Dataset excerpts
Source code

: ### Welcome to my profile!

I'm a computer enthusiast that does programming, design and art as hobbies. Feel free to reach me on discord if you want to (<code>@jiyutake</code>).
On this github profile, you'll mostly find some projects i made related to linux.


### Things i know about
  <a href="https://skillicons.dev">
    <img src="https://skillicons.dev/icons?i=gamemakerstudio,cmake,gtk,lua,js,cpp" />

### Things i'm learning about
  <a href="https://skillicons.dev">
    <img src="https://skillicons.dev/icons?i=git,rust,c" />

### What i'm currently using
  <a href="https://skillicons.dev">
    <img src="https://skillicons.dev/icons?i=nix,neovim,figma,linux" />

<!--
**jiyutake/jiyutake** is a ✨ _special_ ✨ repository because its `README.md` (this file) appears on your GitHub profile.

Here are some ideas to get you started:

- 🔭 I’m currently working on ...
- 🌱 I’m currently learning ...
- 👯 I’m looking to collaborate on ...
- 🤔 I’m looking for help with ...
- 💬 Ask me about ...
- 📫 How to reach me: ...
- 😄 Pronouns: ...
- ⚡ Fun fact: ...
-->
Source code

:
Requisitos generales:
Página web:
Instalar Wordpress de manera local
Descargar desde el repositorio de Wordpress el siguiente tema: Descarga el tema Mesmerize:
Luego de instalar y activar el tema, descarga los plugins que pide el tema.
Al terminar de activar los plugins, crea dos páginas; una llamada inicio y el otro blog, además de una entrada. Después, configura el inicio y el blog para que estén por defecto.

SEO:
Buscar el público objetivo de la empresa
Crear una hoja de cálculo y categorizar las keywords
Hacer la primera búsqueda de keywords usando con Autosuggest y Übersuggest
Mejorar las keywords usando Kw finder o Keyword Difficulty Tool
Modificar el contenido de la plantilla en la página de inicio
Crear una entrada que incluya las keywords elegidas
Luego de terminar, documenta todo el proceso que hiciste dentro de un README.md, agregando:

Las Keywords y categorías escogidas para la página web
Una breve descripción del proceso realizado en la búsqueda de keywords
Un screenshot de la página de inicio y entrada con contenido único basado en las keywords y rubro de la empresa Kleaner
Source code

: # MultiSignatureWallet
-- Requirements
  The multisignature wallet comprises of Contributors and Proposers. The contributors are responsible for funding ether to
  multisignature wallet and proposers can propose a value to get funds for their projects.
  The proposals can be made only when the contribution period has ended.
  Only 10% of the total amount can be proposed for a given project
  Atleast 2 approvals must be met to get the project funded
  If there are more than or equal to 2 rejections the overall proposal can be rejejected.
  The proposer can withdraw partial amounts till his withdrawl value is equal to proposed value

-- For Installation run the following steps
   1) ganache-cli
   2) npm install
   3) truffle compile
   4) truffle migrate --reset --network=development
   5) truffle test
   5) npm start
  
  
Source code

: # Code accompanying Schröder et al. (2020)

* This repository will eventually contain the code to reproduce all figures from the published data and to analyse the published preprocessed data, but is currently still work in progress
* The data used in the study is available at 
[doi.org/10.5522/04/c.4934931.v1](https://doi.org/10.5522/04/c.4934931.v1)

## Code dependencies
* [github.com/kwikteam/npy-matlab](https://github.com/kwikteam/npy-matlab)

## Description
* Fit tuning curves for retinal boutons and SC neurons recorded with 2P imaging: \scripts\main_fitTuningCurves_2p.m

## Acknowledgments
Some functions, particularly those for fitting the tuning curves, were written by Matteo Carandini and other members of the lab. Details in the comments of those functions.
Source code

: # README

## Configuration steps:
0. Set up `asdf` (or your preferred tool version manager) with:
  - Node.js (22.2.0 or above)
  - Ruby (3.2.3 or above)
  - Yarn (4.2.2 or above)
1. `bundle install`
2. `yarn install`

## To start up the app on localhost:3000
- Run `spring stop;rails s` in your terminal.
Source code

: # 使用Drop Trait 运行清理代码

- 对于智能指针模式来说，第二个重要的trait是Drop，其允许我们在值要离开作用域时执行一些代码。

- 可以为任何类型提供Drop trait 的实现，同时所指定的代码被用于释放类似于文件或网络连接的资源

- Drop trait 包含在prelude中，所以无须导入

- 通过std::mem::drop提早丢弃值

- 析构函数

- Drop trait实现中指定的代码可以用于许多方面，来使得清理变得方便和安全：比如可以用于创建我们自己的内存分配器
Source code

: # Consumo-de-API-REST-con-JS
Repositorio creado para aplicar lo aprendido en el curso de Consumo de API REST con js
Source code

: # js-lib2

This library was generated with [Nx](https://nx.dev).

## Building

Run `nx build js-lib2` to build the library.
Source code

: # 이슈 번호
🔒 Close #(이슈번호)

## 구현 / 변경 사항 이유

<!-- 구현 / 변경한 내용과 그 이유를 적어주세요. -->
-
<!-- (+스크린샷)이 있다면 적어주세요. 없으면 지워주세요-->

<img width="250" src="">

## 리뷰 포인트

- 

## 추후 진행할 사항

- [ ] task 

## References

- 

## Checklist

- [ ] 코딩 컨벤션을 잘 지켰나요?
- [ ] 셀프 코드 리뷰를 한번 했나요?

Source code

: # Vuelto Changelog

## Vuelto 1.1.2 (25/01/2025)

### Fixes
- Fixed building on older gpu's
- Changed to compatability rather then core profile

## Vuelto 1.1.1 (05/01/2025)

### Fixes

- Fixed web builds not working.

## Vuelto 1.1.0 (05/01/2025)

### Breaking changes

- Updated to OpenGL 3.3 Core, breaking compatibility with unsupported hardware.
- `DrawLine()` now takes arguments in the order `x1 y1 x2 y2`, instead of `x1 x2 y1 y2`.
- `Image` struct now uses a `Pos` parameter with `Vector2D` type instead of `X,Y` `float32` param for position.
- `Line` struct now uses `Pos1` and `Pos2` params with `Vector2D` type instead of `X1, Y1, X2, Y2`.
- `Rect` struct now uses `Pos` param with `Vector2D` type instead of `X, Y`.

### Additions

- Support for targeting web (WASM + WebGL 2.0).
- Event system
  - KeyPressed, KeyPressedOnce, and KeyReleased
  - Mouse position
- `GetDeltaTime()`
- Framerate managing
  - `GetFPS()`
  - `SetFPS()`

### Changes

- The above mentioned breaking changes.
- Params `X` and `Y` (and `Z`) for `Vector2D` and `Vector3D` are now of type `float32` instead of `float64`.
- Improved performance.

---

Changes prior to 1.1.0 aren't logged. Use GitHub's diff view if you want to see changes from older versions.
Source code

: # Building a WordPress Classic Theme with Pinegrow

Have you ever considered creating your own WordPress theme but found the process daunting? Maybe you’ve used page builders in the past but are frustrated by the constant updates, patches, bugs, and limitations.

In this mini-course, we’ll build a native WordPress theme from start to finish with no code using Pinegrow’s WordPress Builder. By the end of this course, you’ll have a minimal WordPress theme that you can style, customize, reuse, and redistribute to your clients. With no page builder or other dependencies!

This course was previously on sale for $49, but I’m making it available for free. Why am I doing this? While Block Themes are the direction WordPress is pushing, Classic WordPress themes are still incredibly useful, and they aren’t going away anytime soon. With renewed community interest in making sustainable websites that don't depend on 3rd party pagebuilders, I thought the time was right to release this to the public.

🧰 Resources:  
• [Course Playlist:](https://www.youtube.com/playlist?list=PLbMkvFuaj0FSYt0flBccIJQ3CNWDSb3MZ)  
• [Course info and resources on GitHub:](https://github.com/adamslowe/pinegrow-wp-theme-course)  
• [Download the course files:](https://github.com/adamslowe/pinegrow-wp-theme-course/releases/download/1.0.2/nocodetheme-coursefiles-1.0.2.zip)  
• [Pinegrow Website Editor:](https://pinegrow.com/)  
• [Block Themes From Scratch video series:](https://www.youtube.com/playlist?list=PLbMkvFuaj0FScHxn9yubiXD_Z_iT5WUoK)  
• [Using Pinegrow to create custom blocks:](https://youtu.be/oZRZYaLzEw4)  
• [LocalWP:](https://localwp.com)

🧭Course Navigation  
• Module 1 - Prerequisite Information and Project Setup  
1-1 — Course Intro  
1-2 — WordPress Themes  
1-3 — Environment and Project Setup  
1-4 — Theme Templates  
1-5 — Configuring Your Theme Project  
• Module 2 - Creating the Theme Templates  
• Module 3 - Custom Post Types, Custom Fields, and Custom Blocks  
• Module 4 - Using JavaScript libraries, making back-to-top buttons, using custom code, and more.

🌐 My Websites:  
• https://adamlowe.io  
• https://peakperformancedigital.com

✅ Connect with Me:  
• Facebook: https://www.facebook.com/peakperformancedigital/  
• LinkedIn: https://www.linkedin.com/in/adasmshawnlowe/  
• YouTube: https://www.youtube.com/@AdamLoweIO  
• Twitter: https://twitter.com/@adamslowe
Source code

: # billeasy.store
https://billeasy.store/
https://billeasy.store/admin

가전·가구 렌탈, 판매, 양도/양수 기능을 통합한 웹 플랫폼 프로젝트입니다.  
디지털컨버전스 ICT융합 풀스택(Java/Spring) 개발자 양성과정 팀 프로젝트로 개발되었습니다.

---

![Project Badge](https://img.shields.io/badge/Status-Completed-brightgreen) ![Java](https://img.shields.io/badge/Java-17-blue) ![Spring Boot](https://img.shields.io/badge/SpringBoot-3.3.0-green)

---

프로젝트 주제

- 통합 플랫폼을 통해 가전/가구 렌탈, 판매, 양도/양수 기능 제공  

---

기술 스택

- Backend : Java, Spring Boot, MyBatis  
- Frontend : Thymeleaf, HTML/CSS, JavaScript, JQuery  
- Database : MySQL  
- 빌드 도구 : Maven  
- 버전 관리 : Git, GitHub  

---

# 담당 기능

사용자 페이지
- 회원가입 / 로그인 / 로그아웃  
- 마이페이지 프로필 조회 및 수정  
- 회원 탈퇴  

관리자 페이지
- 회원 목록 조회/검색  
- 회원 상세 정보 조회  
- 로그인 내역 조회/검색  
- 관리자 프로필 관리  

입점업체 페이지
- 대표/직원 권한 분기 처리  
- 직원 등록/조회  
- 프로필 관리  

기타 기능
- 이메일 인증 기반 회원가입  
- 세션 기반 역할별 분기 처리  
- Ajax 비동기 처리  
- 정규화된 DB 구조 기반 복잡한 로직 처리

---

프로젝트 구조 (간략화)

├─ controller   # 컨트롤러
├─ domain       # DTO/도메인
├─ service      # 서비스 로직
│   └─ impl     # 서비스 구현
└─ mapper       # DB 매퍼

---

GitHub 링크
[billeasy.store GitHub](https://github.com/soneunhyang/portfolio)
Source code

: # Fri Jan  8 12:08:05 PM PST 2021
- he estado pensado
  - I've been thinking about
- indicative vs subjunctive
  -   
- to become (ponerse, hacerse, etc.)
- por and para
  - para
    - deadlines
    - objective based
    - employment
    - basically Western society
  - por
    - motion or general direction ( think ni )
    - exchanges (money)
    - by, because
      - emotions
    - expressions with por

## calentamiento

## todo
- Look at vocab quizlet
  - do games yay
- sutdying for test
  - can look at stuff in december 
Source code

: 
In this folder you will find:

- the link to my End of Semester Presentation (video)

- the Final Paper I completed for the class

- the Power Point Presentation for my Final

• What needs to be done:
How many lines in the items above contain the string "used"? Case counts. Reply with only the number.

• Response to the task:
2